Transcribed page text:
========================================================================

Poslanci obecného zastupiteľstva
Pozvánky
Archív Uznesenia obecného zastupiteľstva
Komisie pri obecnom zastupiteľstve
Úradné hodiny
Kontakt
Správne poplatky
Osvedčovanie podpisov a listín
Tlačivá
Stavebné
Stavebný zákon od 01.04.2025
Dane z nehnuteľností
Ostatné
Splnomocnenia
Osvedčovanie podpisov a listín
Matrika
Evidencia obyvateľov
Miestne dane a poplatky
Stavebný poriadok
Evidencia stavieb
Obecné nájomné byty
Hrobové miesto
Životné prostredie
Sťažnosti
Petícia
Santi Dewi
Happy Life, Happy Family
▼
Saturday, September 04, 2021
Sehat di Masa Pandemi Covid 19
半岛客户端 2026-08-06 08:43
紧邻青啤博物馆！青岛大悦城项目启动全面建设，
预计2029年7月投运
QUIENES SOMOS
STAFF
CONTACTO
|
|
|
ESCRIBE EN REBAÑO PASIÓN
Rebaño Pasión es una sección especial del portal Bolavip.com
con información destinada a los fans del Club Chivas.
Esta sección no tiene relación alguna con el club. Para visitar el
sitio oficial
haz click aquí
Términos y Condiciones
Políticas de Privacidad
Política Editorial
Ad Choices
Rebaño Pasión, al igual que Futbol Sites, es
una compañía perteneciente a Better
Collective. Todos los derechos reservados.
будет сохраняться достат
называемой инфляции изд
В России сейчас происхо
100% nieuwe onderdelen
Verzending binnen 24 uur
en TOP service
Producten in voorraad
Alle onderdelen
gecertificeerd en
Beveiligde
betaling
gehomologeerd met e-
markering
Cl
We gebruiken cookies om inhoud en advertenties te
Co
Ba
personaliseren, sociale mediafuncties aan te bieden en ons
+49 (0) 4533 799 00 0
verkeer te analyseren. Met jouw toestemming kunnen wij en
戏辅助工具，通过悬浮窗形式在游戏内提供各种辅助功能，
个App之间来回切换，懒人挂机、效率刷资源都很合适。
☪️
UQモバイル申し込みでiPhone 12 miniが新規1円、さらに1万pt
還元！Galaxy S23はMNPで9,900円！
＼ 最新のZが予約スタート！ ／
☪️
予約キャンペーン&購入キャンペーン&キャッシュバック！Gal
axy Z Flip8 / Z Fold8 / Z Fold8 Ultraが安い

========================================================================

> [Requirement]
Please rewrite the text lines from all of the entries above as a JSON list of strings, one string per line, with blank lines omitted.

> [Exercise result]
[
  "Poslanci obecného zastupiteľstva",
  "Pozvánky",
  "Archív Uznesenia obecného zastupiteľstva",
  "Komisie pri obecnom zastupiteľstve",
  "Úradné hodiny",
  "Kontakt",
  "Správne poplatky",
  "Osvedčovanie podpisov a listín",
  "Tlačivá",
  "Stavebné",
  "Stavebný zákon od 01.04.2025",
  "Dane z nehnuteľností",
  "Ostatné",
  "Splnomocnenia",
  "Osvedčovanie podpisov a listín",
  "Matrika",
  "Evidencia obyvateľov",
  "Miestne dane a poplatky",
  "Stavebný poriadok",
  "Evidencia stavieb",
  "Obecné nájomné byty",
  "Hrobové miesto",
  "Životné prostredie",
  "Sťažnosti",
  "Petícia",
  "Santi Dewi",
  "Happy Life, Happy Family",
  "▼",
  "Saturday, September 04, 2021",
  "Sehat di Masa Pandemi Covid 19",
  "半岛客户端 2026-08-06 08:43",
  "紧邻青啤博物馆！青岛大悦城项目启动全面建设，",
  "预计2029年7月投运",
  "QUIENES SOMOS",
  "STAFF",
  "CONTACTO",
  "|",
  "|",
  "|",
  "ESCRIBE EN REBAÑO PASIÓN",
  "Rebaño Pasión es una sección especial del portal Bolavip.com",
  "con información destinada a los fans del Club Chivas.",
  "Esta sección no tiene relación alguna con el club. Para visitar el",
  "sitio oficial",
  "haz click aquí",
  "Términos y Condiciones",
  "Políticas de Privacidad",
  "Política Editorial",
  "Ad Choices",
  "Rebaño Pasión, al igual que Futbol Sites, es",
  "una compañía perteneciente a Better",
  "Collective. Todos los derechos reservados.",
  "будет сохраняться достат",
  "называемой инфляции изд",
  "В России сейчас происхо",
  "100% nieuwe onderdelen",
  "Verzending binnen 24 uur",
  "en TOP service",
  "Producten in voorraad",
  "Alle onderdelen",
  "gecertificeerd en",
  "Beveiligde",
  "betaling",
  "gehomologeerd met e-",
  "markering",
  "Cl",
  "We gebruiken cookies om inhoud en advertenties te",
  "Co",
  "Ba",
  "personaliseren, sociale mediafuncties aan te bieden en ons",
  "+49 (0) 4533 799 00 0",
  "verkeer te analyseren. Met jouw toestemming kunnen wij en",
  "戏辅助工具，通过悬浮窗形式在游戏内提供各种辅助功能，",
  "个App之间来回切换，懒人挂机、效率刷资源都很合适。",
  "☪️",
  "UQモバイル申し込みでiPhone 12 miniが新規1円、さらに1万pt",
  "還元！Galaxy S23はMNPで9,900円！",
  "＼ 最新のZが予約スタート！ ／",
  "☪️",
  "予約キャンペーン&購入キャンペーン&キャッシュバック！Gal",
  "axy Z Flip8 / Z Fold8 / Z Fold8 Ultraが安い"
]